We next specified Rbm47-depleted ESCs to MES by treating 2-day old EBs with Activin A, VEGF, and BMP4 for two days. A role for Rbm47 in the mesodermal specification was not expected since it was significantly downregulated in wild-type mESC-derived MES (Fig. 1G and 1H) and undetected in mesodermal tissues embryo and adult mouse [33]. However, surprisingly, Rbm47-depleted ESCs not only formed significantly smaller EBs (Fig. 5C and 5D) but also displayed enhanced expression of mesodermal markers such as Mixl1, Kdr, Gsc, Mesp1, and Hand1 (Fig. 5F).

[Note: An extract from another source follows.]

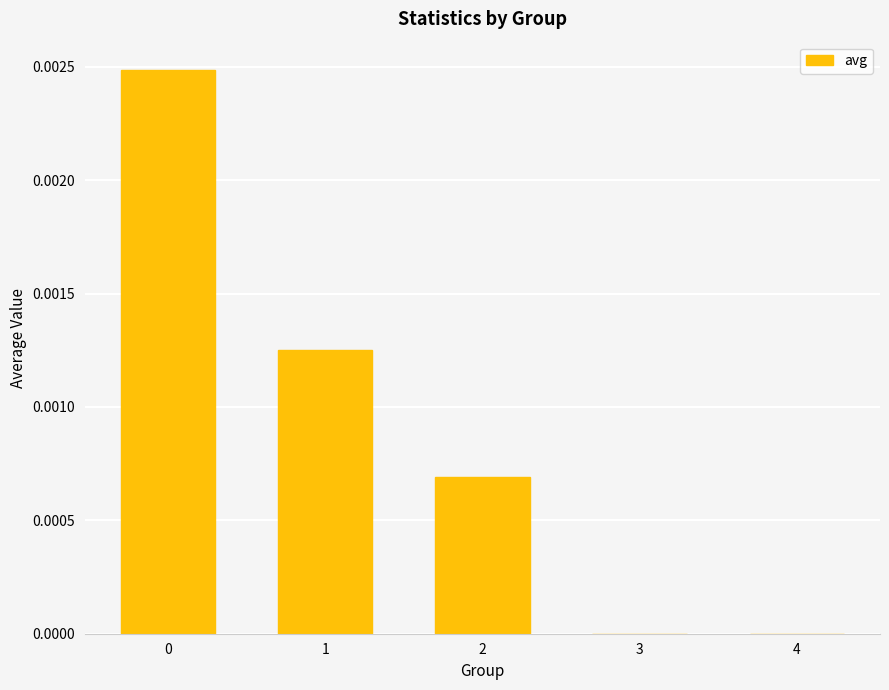

Are the bars horizontal?

No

On the other hand, the involvement of Rbm47 in neuroectodermal differentiation was indicated since critical NE progenitor markers (Pax6, Nestin, and Cdh2) were suppressed upon Rbm47 depletion (Fig. 3A and 4D), we expected to be necessary for proper NE differentiation. As expected, we observed a significant decrease in self-renewal of Rbm47-depleted mESCs on day 2 of NE induction with N2B27-high insulin medium, and the effect persisted throughout the duration (day 8) (Fig. 5G). RT-qPCR analysis and immunocytochemistry of NE-differentiated shRbm47 mESCS revealed a significant downregulation of most NE markers, with a clear bias towards ExEn markers as compared with control mESCs (Fig. 5I). Immunostaining of these cultures with NE markers PAX6 and TUBB3 (B-3-Tubulin) and ExEn marker GATA4 correlated with the RT-qPCR data (Fig. 5H). Collectively, our findings from the lineage-specific differentiation models successfully demonstrated that Rbm47 is essential for fine-tuning the cell-fate decisions and lineage specification of mESCs. Rbm47 depletion strongly affects the DE and NE differentiation programs.